The Founders envisioned an extremely weak criminal justice system, especially for "their class of people." Defendants were given extremely strong protections, and convictions were the exception, not the rule.
The Founders were more concerned about facing a duel than a criminal conviction.
So they added other mechanisms for presidential accountability: impeachment, elections, and the weakness of the office.
These other mechanisms have become weaker and weaker, while the criminal justice system has become stronger and stronger.

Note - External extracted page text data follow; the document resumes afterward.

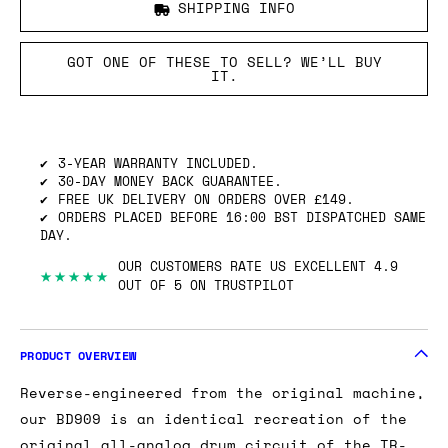
SHIPPING INFO
GOT ONE OF THESE TO SELL? WE’LL BUY
IT.
3-YEAR WARRANTY INCLUDED.
30-DAY MONEY BACK GUARANTEE.
FREE UK DELIVERY ON ORDERS OVER £149.
ORDERS PLACED BEFORE 16:00 BST DISPATCHED SAME
DAY.
OUR CUSTOMERS RATE US EXCELLENT 4.9
★★★★★
OUT OF 5 ON TRUSTPILOT
PRODUCT OVERVIEW
Reverse-engineered from the original machine,
our BD909 is an identical recreation of the
original all-analog drum circuit of the TR-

Impeachment's happen, but not Senate convictions. The political parties have created a duopoloy on power which allow them to run weak candidates. Congress is less and less willing to hold presidents of their own party accountable. Dueling is prohibited not just criminally, but constitionally in most states.
At the same time the criminal justice system is becoming more and more powerful. Convictions are in the high 90%. Juries are very weak and at the mercy of powerful prosecutors.
The Constitution simply didn't envision a situation where the criminal justice system is more likley to hold someone accountable than an election or Congress.
Impeachment, elections, and duels no longer deter bad conduct. Convictions do.
So we have an edge case: a system that can only hold an ex-President accountable via a criminal charge.
Edge cases are weird. They create "sometimes it works and sometimes it doesn't" situations. And that's where we are now.